Do you worry about the emergence of artificial general intelligence (AGI), an AI whose intelligence exceeds that of humans, and that may decide it wants to do something very bad, like wipe humanity out?

I'm less concerned about this idea of really harmful AGI overall, because there would have to be a lot of human decisions that go wrong first before we get to a position where AGI is doing something terrible. 

Regulation is super important to how AI is going to evolve over the next decade. But I am concerned about the pace of regulation and whether people who are in a position to make a difference in that space know enough about what's going on and can onboard that information quickly enough to make a difference. 

What’s a takeaway that you want to leave readers with, as someone who has worked in the AI sector and also taken a step back to think about it more broadly as a doctoral candidate?

First, people need to be aware that systems like ChatGPT and powerful language models are going to continue to develop quickly and they're going to make these jumps forward and demonstrate capabilities that are hard to predict.

Secondly, it's important to build intuition around how these systems are working, because oftentimes, if you're just interacting with them briefly, they will appear human-like and it's easy to then ascribe human intention and reasoning and thought to what that system is doing until you start to notice subtle quirks that are indicating that something a little bit different is going on. I think that is something that is important to think about as we wait for societal regulation and societal adaptations to catch up: As consumers of this technology, always be mindful and skeptical and have this understanding that this is an AI statistical model, and it's not a human agent that you're interacting with.

Artificial intelligence, ChatGPT, and other natural language processing technologies are obviously interesting to you. Do they scare you?

The technology itself is not scary to me. I'm excited by all of the things that it can do. But what does make me nervous is how humans are going to use these systems and how quickly society can adapt to a big technological shift like this.

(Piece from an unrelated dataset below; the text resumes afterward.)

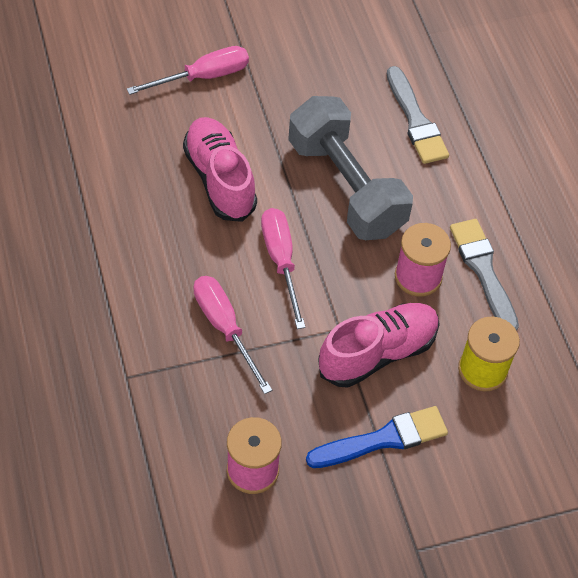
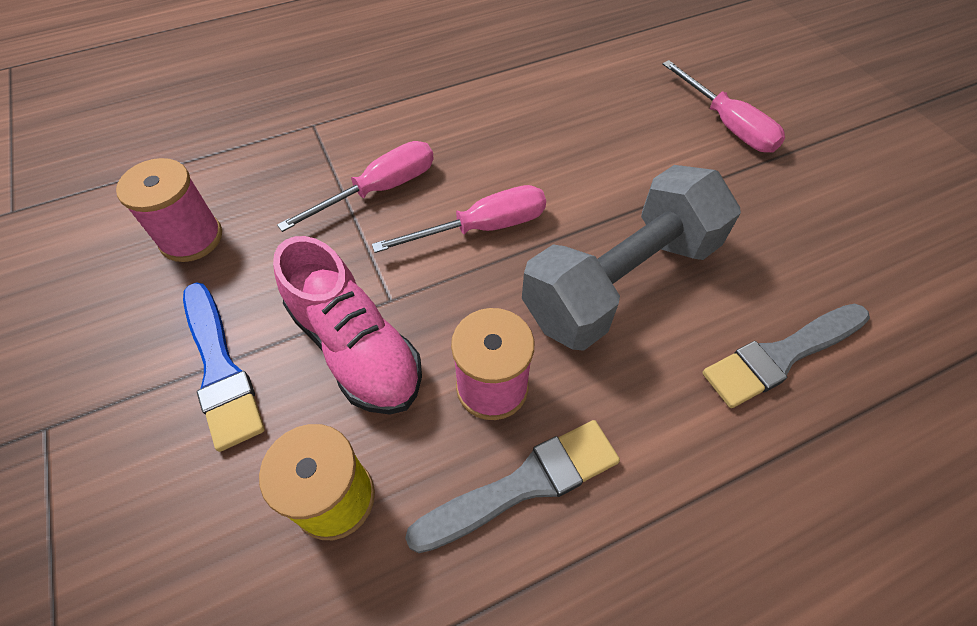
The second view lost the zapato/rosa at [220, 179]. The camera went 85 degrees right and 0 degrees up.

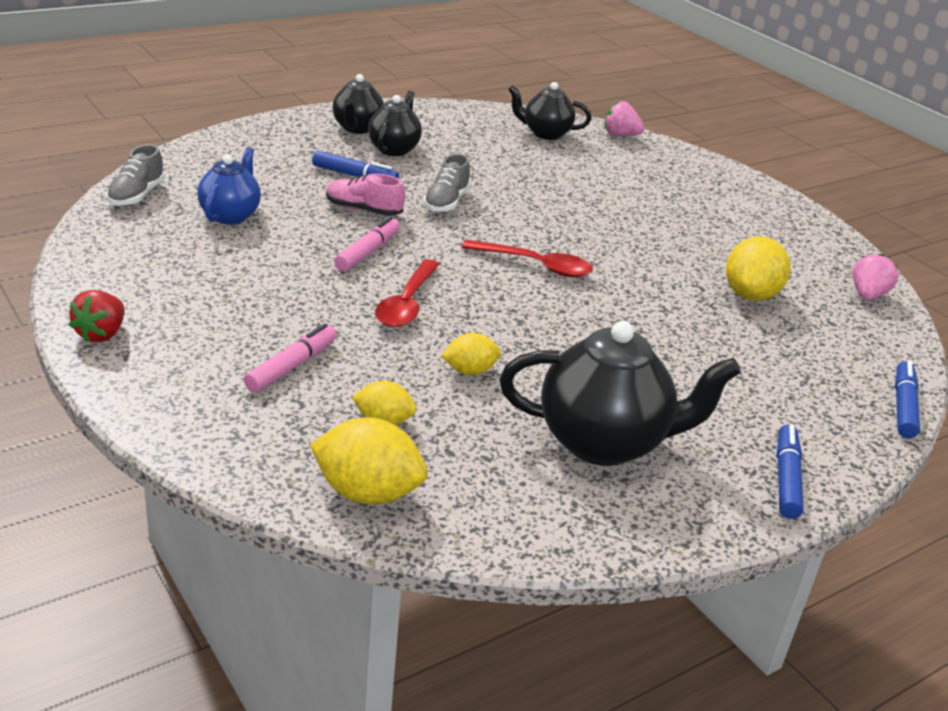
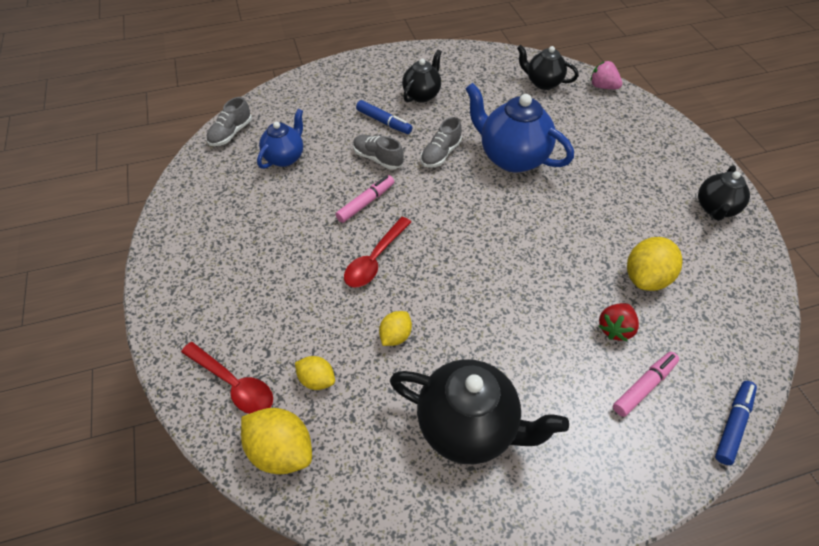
The fresa/rojo ended up elsewhere, having gone from [101, 334] to [615, 328]. The rotulador/rosa ended up elsewhere, having gone from [292, 366] to [644, 386]. What was the zapato/rosa at [363, 210] turned into the zapato/gris at [378, 158]. The tetera/negro ended up elsewhere, having gone from [357, 128] to [715, 209]. The limón/amarillo at [470, 371] ended up facing another way, 60 degrees counterclockwise from before. The cuchara/rojo ended up elsewhere, having gone from [535, 265] to [233, 384]. The second view lost the rotulador/azul at [786, 478]. The second view lost the fresa/rosa at [867, 295]. The second view gained the tetera/azul at [512, 157]. The camera went 20 degrees right and 20 degrees up.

The economic impacts of this as job markets change quickly concerns me, as does the fact that quite a bit of power is being consolidated in the hands of just a few tech sector players.

You worked at OpenAI in 2019 and 2020. When OpenAI rolled out ChatGPT publicly late last year, did it surprise you how much the technology had advanced since you last worked on it?

I was not surprised by how good ChatGPT was or by how fascinating it was to the world because I remember when I was working on GPT-3 (a predecessor to ChatGPT), I had that same feeling of, “oh, wow, this is something really different.” There are some new technologies that have been incorporated since then, including one called reinforcement learning with human feedback, or RLHF, which helps the model to not only have these different capabilities with language, but also to be much more aligned with what a human wants in a particular response. It’s much easier to get a meaningful response now compared to when I was working on GPT-3, and we would have to prompt the system with many examples to get the kind of response we wanted.